OPINION:
Federal Reserve Chairman Jerome Powell recently announced with much fanfare that the Federal Reserve would tolerate periods of inflation above 2% to compensate for failing to reach that target much of the last two decades.
That was meaningless, because the Fed’s role in financing large federal deficits, the dollar’s preeminence in global commerce and the consequent globalization of U.S. securities markets have stripped the central bank of its policymaking clout.
During World War II, the Fed kept interest rates low to enable the Treasury to finance huge deficits. Afterward, the administration continued to pressure the Fed to accommodate its borrowing needs, and inflation hovered around 8% in 1950. The 1951 Treasury-Fed Accord freed the central bank to conduct an independent monetary policy.
Until the 2007-08 financial crisis, the Fed largely implemented policy by buying and selling very short-term government securities to set the federal funds rate — the rate banks charge each other for overnight loans.
Movements in that rate tended to shift rates for the whole range of securities — including the closely watched 10-year Treasury and hinging corporate bonds, mortgages and other consumer loans. What we paid for auto, home and credit card loans — and businesses paid for investment capital — were influenced by market expectations for economic growth and inflation, but the Fed could shift those medium- and long-term rates up or down by adjusting the federal funds rate.
Through the 1970s and ascent of the Organization of the Petroleum Exporting Countries (OPEC), the Fed appeared to worry more about unemployment than stable prices. Inflation moved up and down but gradually ratcheted up to double-digit levels.
Paul Volker, who became chairman in 1979, broke the cycle by sharply pushing up interest rates and unemployment long enough to tame inflation. That recession greatly handicapped Jimmy Carter’s reelection campaign but until the global financial crisis, the federal funds rate, supplemented by sage communications to markets from the chairman, remained the primary tool of policy.
Over the decades, a well-managed currency and strong economic growth made the dollar the dominant currency in commerce worldwide — even when American sales or purchases are not involved. Dollar-denominated assets became the safe haven of choice for foreign portfolio investment.
Foreign official and private long-term holdings of U.S. securities — Treasuries, mortgage-backed securities and corporate bonds and stocks — have grown to $6 trillion and $15 trillion. However, the Fed can influence 10-year Treasuries much less when it tightens monetary policy, because its efforts are overwhelmed by the trading of foreign private investors and central banks.
When Ben Bernanke raised the federal funds rate in 2004-06, longer-term Treasury rates hardly budged, and when the Fed pushed up short rates three times in 2015-17, long rates were similarly stubborn.
The last 20 years have not gone well for the U.S. economy. Presidents Bush, Obama and Trump presided over two long economic expansions that accomplished little more than 2% growth, and those were ended by two great crises.

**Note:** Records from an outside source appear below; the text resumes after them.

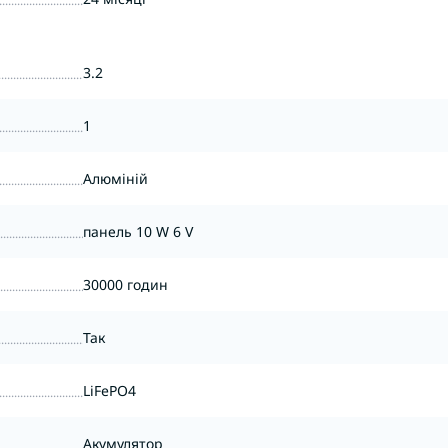
3.2
1
Алюміній
панель 10 W 6 V
30000 годин
Так
LiFePO4
Акумулятор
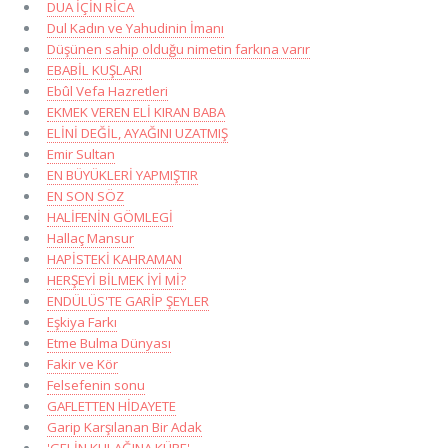
DUA İÇİN RİCA
Dul Kadın ve Yahudinin İmanı
Düşünen sahip olduğu nimetin farkına varır
EBABİL KUŞLARI
Ebûl Vefa Hazretleri
EKMEK VEREN ELİ KIRAN BABA
ELİNİ DEĞİL, AYAĞINI UZATMIŞ
Emir Sultan
EN BÜYÜKLERİ YAPMIŞTIR
EN SON SÖZ
HALİFENİN GÖMLEGİ
Hallaç Mansur
HAPİSTEKİ KAHRAMAN
HERŞEYİ BİLMEK İYİ Mİ?
ENDÜLÜS'TE GARİP ŞEYLER
Eşkiya Farkı
Etme Bulma Dünyası
Fakir ve Kör
Felsefenin sonu
GAFLETTEN HİDAYETE
Garip Karşılanan Bir Adak
'GELİN KULAĞINA KÜPE'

To dig us out of the recession instigated by the global financial crisis, Mr. Obama resorted to stimulus spending that boosted the federal deficit to record levels — $1.4 trillion in 2009 and $5.1 trillion over four years. The Fed printed dollars and purchased securities totaling $3.6 trillion — effectively monetarizing most of those deficits.
To finance deficits spawned by COVID-19 stimulus spending, the Fed expanded its balance sheet by $2.8 trillion. It has embraced radical measures such as purchasing corporate and municipal bonds and lending directly to private actors, but those have fallen short of expectations. Again, the Fed has monetarized federal deficits by buying Treasuries and mortgage-backed securities and signaled those purchases will continue.
That has pushed the 10-year Treasury rate below 1% since March, but inflation expectations are rising and international investors have started piling into Chinese yuan-denominated bonds, now perceived as safe, to earn higher yields.
Had the Fed not acted, rates on 10-year Treasuries, auto loans and mortgages would have jumped, because there is a limit to the tolerance among international investors to accommodate massive U.S. borrowing.
The lessons from all this are that the Fed can’t raise interest rates when it chooses to combat inflation, it must finance federal deficits and fuel inflation fears during recessions by printing money, and the Chinese yuan is emerging as a genuine rival to the dollar.
Fed monetary policy independence is gone. Massive federal deficits risk debasing the currency and threaten the dollar’s status as the global currency. The Chinese yuan is waiting in the wings.
• Peter Morici, @pmorici1, is an economist and emeritus business professor at the University of Maryland, and a national columnist.